PASSAGE SHOWN:
━━━━━━━━━━━━━━━━━━━━

# FNS-40 5" barrel



## tps3443 (Aug 23, 2014)

Hey guys, I just purchased a FNH FNS-40 S&W hand gun, it has a black slide W/ night sights.
my gun is the 4" inch barrel version.

Although, I would love to install a FNS 40 long slide 5" inch barrel.

I was thinking about only changing the barrel, and keeping my slide. So I assume it would poke out of the tip on the slide.:mrgreen:

I would really like the extra energy and fps, with the 5" barrel. 

I will be using my gun for hunting. So, the 5" barrel is very important.

WHERE CAN I FIND ONE??? ive checked FNH site, gunbroker, just about all over. I cannot find the 5" barrel anywhere

Thanks for all help.


----------



## GCBHM (Mar 24, 2014)

There probably is no 5" barrel for the FNS 40. To my knowledge, these FN doesn't make "hunting" style pistols per se. Most hunting pistols are revolvers, although you can get extended barrels for some models like Glock and a few others. Of course, Colt makes a 5" pistol, but it is a .45. Most of the time, these are custom made jobs, so you may want to search for custom barrels.


----------



## tps3443 (Aug 23, 2014)

No they make the FNS-40L long slide. The gun is identical to mine accept my gun has a 4" barrel, and the FNS-40L Longslide has a 5" inch barrel. I want the barrel badly! :mrgreen:

LINK BELOW, FNS-40L LONGSLIDE COMPETITION GUN.

http://www.fnhusa.com/l/products/handguns/fns-series/fns-40-long-slide

These fns models can swap parts very well. My factory oem magazines say 40S&W or 357SIG. So installing just the Sig barrel and ive got a 357 sig.

EFK makes custom barrels, standard, ported, or threaded. Although, his barrels are only available in 4.5" and they have a 30 to 90 day waiting period, if you opt for the 4.5" due to custom design. He also sells the 357SIG barrel, or 9mm barrel if I ever wanted to convert my gun.

━━━━━━━━━━━━━━━━━━━━

SOURCE DATA:
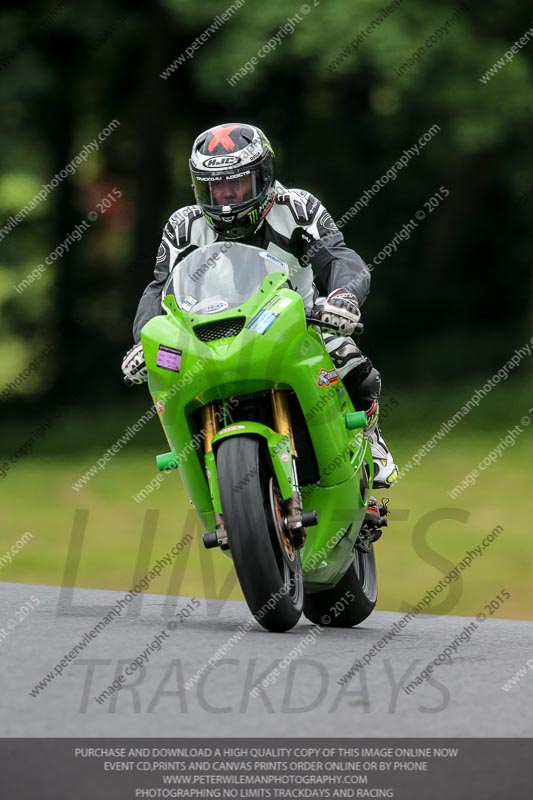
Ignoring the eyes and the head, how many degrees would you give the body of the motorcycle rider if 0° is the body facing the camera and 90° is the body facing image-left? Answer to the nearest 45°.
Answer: approximately 0°
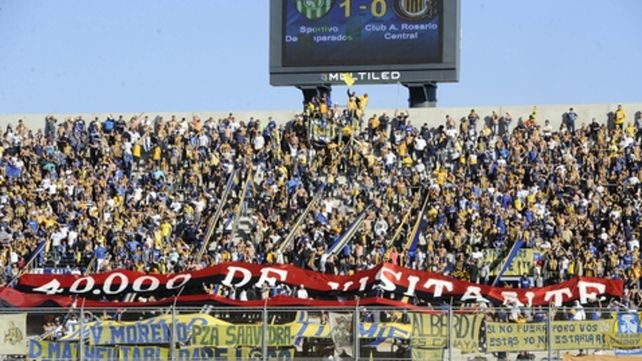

━━━━━━━━━━━━━━━━━━━━

WORK ITEM A: In the FNS-40 barrel thread, what length are EFK's custom barrels available in?
WORK ITEM B: Carry the FNS-40 barrel thread forward from its last post.

ANSWER SPACE A: Only 4.5 inches.

ANSWER SPACE B:
But you see if I installed the FNS-40L longslide 5inch barrel, it would be sticking out of my gun. Because the fns40L has a longer slide, and a longer barrel. So using my standard short slide with the long barrel would look awesome. Almost like a 10mm hunting glock W/ a extended lone wolf barrel.


----------



## GCBHM (Mar 24, 2014)

Have you contacted FN about it?


----------



## tps3443 (Aug 23, 2014)

I sent parts a email to buy the barrel.

I have found a FNS 40 Long Slide 5" gun.

Im trying to workout a deal, I really only want the barrel. So it sticks out of my slide and my gun will look like a actual extended barrel hunting gun. And, not have all that extra slide mass.

I just love the look of that 10mm or 40S&W Glock with that extended lone wolf barrel installed. Very accurate! And very powerful! Perfect for deer or turkey hunting.

Here is a comparison of the two side by side.


----------



## Dakotakid (May 1, 2021)

I know this was a long time ago but any updates on this?


----------



## CoachJones512 (4 mo ago)

Dakotakid said:


> I know this was a long time ago but any updates on this?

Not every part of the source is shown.